In high-performance tennis, understanding psychological momentum plays a key role in closing out matches. Momentum is a bi-directional concept affecting either the probability of winning or losing. Gaining then keeping positive momentum (where almost everything seems to go right) and stopping then reversing negative momentum (where nearly everything seems to go wrong) are skills worth educating. Maintaining psychological momentum keeps your athlete’s confidence high and helps them play at their peak performance level longer.

Unfortunately, manipulating the momentum is difficult to do. Often your athlete experiences a momentary lack of focus or a setback due to the opponent’s intelligent tactical changes. After momentum is lost, teaching them how to recapture it is part of the software package and will most likely have to be the parent’s job.

Following, you’ll discover steps to finding momentum when it’s lost.

Solution: Educate your athlete that recapturing the elusive skill when lost starts with a time-out. Typically, your athlete’s positive momentum is nowhere to be found when they lose three games in a row. This lack of focus signals it is time to take a legal bathroom break or trainer break.

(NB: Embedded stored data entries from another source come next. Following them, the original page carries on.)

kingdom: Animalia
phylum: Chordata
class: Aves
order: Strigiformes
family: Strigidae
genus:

Hitting the pause button extinguishes the opponent’s fire and changes the game’s flow as their winning rhythms are interrupted. Teach your athlete to utilize legal time-outs to control the momentum of their matches.

So, what influencers stop your athletes from building momentum and giving that precious commodity over to their opponents?

  • Negative Body Language and the State of Mind
  • Being Judgmental About Mistakes
  • Wandering Mind Which Causes Unforced Errors
  • Choosing to be Combative
  • Match Awareness Mistakes

 

What should your athletes do to hold on to the hot commodity called momentum?

  • Apply Bold Body Language
  • Focus On Their Script of Top Plays
  • Maintain Intensity
  • Physical (Heart Rate Management)
  • Verbal Self Encouragement

 

Building positive momentum should be of utmost importance in match play. Unfortunately, match play momentum fluctuates throughout the match. Your athlete’s job is to keep that energy flowing in the right direction for as long as possible.